• [Input for this task]:
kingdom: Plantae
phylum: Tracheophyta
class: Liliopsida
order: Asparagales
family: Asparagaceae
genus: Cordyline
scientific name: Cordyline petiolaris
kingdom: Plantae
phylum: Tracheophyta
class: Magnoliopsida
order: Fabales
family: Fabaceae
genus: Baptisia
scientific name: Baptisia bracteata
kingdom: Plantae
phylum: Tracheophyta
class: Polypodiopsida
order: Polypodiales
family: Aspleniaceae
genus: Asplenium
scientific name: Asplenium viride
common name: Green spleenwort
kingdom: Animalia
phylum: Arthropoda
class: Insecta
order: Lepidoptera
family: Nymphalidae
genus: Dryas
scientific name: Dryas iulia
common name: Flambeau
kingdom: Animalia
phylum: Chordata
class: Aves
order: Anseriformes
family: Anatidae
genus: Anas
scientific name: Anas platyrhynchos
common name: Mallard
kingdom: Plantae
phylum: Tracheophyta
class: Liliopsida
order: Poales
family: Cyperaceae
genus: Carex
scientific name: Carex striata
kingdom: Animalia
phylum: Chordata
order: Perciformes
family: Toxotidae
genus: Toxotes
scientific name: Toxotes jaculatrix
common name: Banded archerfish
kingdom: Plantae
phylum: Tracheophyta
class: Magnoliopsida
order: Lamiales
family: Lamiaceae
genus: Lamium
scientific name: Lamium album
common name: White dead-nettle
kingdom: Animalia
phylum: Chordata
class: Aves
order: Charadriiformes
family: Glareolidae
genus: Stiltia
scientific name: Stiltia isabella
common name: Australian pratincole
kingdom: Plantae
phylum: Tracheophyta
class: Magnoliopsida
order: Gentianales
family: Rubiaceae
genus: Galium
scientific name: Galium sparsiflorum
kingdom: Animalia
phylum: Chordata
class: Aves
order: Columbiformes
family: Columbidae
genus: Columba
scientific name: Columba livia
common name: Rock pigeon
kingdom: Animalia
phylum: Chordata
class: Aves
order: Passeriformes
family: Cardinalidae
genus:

• [Objective]:
Rewrite the records above with each "common name" swapped for "vernacular name", leaving everything else as it is.

• [Answer to this problem]:
kingdom: Plantae
phylum: Tracheophyta
class: Liliopsida
order: Asparagales
family: Asparagaceae
genus: Cordyline
scientific name: Cordyline petiolaris
kingdom: Plantae
phylum: Tracheophyta
class: Magnoliopsida
order: Fabales
family: Fabaceae
genus: Baptisia
scientific name: Baptisia bracteata
kingdom: Plantae
phylum: Tracheophyta
class: Polypodiopsida
order: Polypodiales
family: Aspleniaceae
genus: Asplenium
scientific name: Asplenium viride
vernacular name: Green spleenwort
kingdom: Animalia
phylum: Arthropoda
class: Insecta
order: Lepidoptera
family: Nymphalidae
genus: Dryas
scientific name: Dryas iulia
vernacular name: Flambeau
kingdom: Animalia
phylum: Chordata
class: Aves
order: Anseriformes
family: Anatidae
genus: Anas
scientific name: Anas platyrhynchos
vernacular name: Mallard
kingdom: Plantae
phylum: Tracheophyta
class: Liliopsida
order: Poales
family: Cyperaceae
genus: Carex
scientific name: Carex striata
kingdom: Animalia
phylum: Chordata
order: Perciformes
family: Toxotidae
genus: Toxotes
scientific name: Toxotes jaculatrix
vernacular name: Banded archerfish
kingdom: Plantae
phylum: Tracheophyta
class: Magnoliopsida
order: Lamiales
family: Lamiaceae
genus: Lamium
scientific name: Lamium album
vernacular name: White dead-nettle
kingdom: Animalia
phylum: Chordata
class: Aves
order: Charadriiformes
family: Glareolidae
genus: Stiltia
scientific name: Stiltia isabella
vernacular name: Australian pratincole
kingdom: Plantae
phylum: Tracheophyta
class: Magnoliopsida
order: Gentianales
family: Rubiaceae
genus: Galium
scientific name: Galium sparsiflorum
kingdom: Animalia
phylum: Chordata
class: Aves
order: Columbiformes
family: Columbidae
genus: Columba
scientific name: Columba livia
vernacular name: Rock pigeon
kingdom: Animalia
phylum: Chordata
class: Aves
order: Passeriformes
family: Cardinalidae
genus:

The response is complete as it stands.